Stored data:

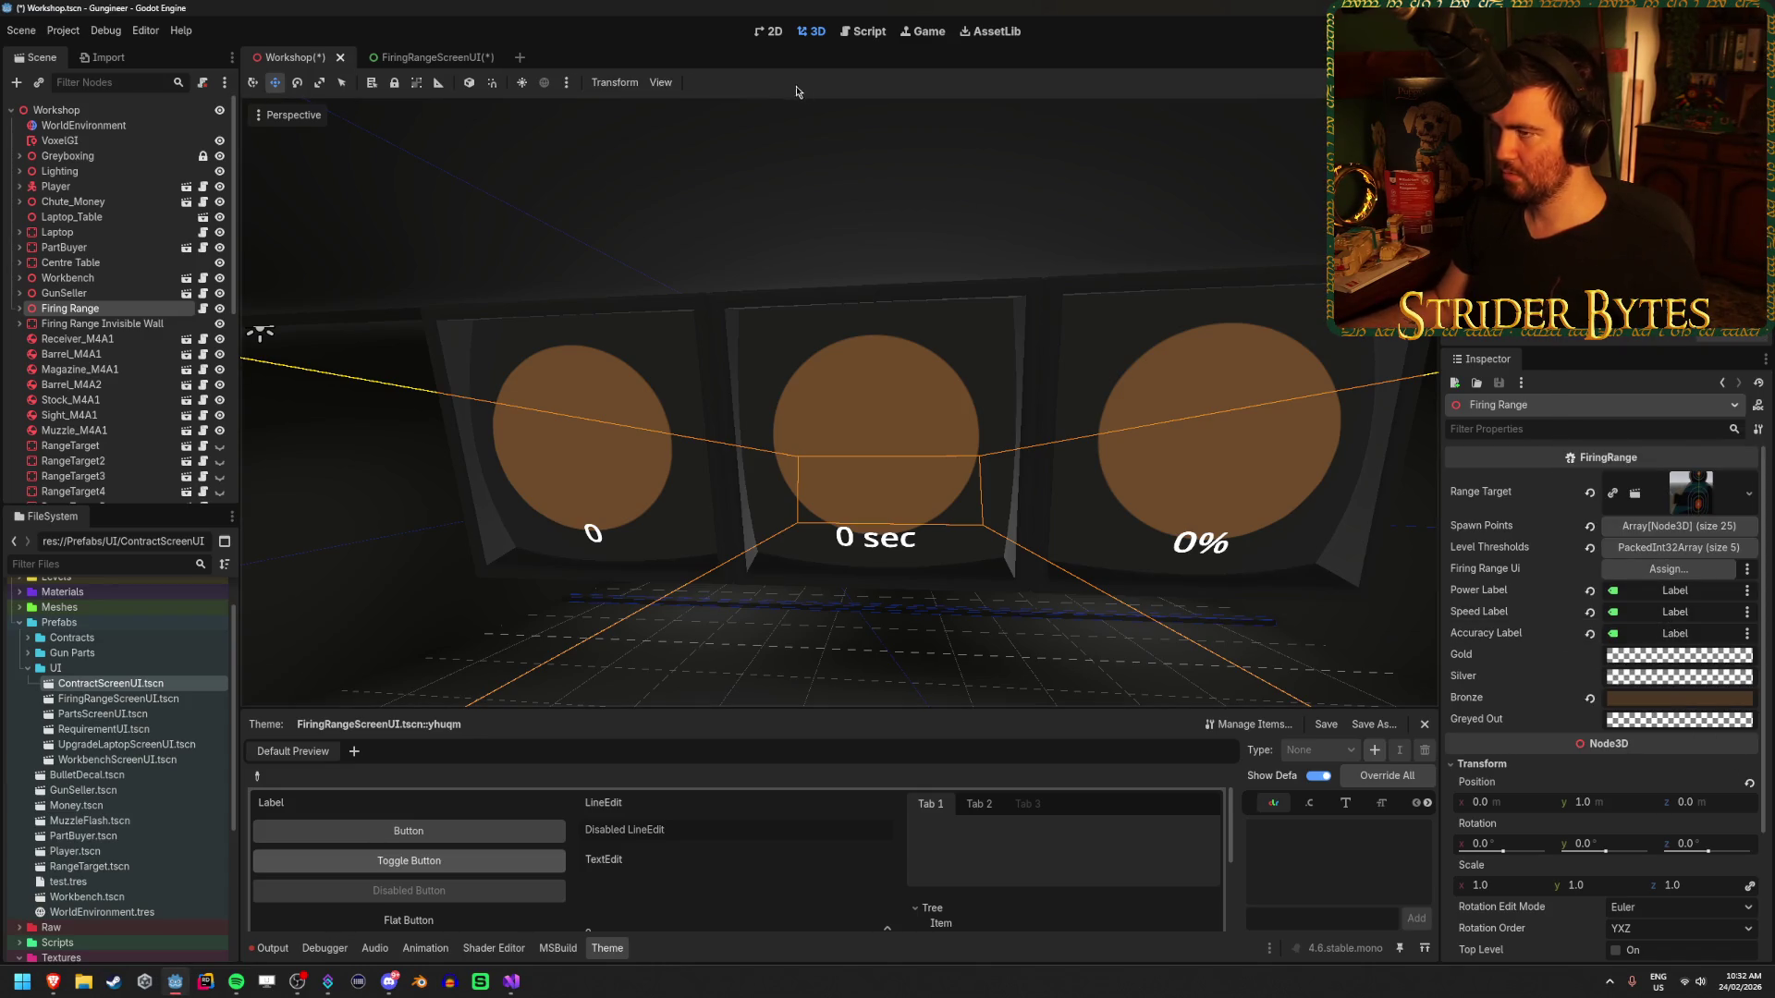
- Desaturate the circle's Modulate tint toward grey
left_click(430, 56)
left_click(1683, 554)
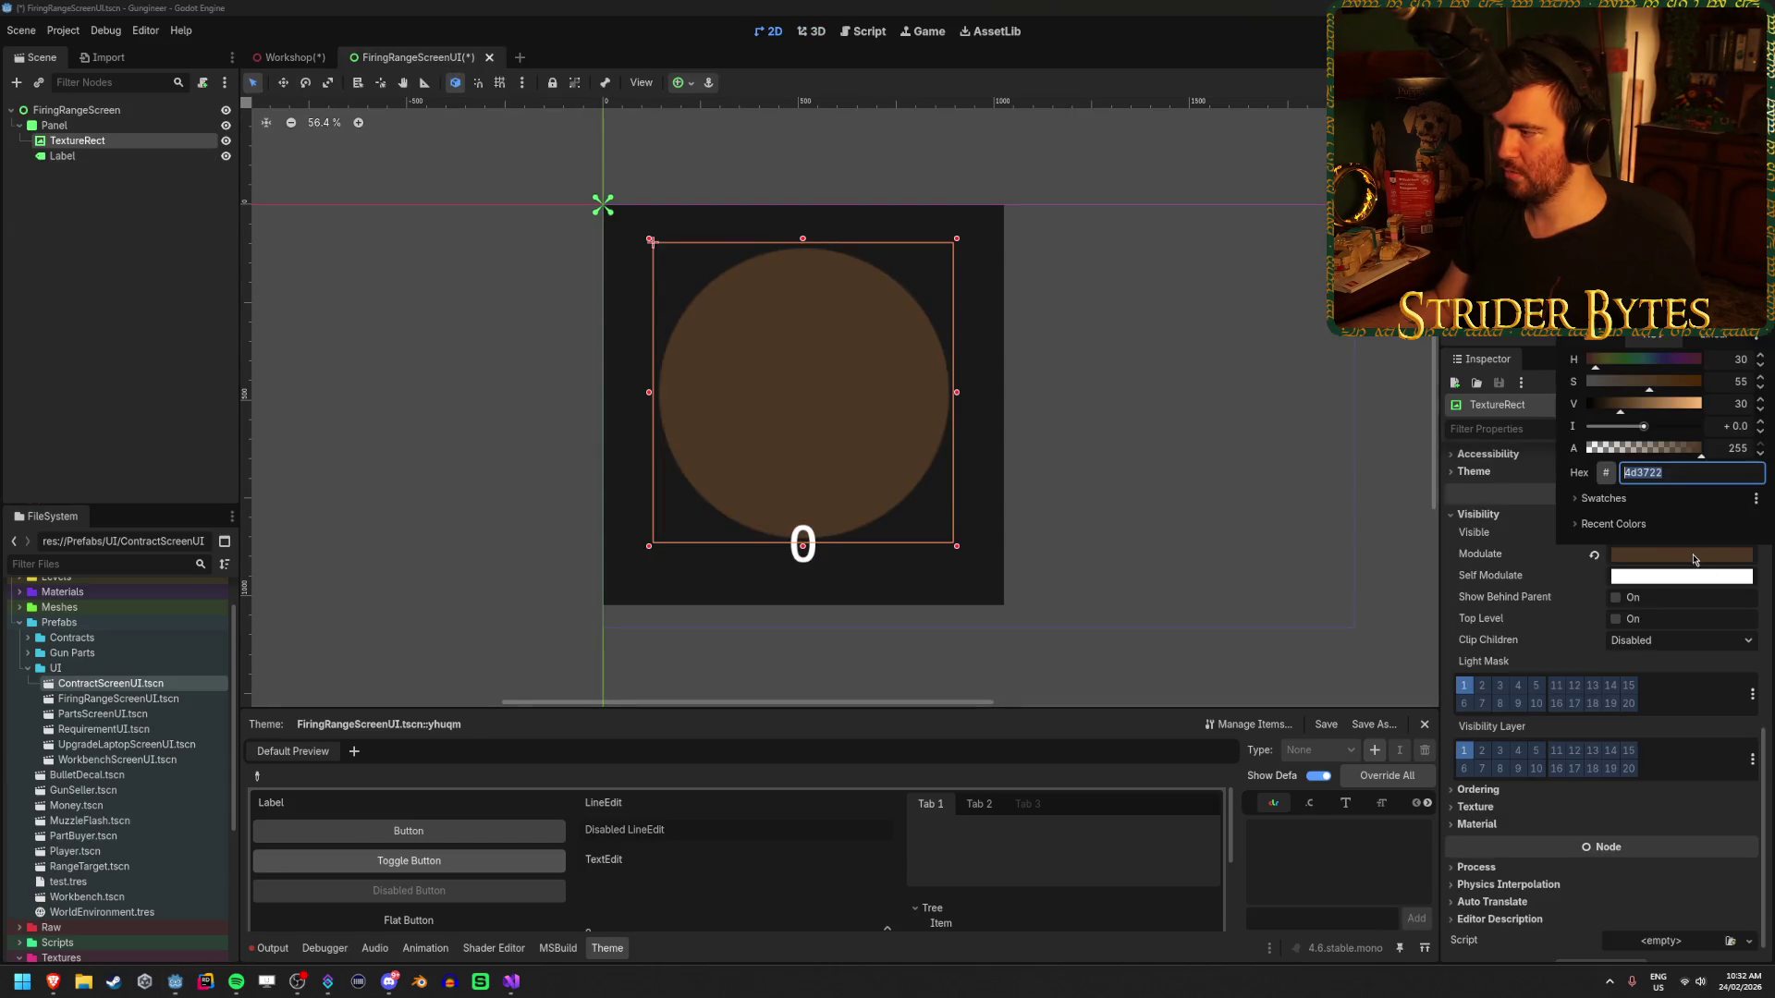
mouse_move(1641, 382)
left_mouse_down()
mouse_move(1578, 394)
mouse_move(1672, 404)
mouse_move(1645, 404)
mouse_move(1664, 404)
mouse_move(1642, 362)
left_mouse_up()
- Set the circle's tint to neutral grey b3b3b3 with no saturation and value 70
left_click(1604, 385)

Task to complete:
Set down all records verbatim, omitting images.

Exercise response:
- Desaturate the circle's Modulate tint toward grey
left_click(430, 56)
left_click(1683, 554)
mouse_move(1641, 382)
left_mouse_down()
mouse_move(1578, 394)
mouse_move(1672, 404)
mouse_move(1645, 404)
mouse_move(1664, 404)
mouse_move(1642, 362)
left_mouse_up()
- Set the circle's tint to neutral grey b3b3b3 with no saturation and value 70
left_click(1604, 385)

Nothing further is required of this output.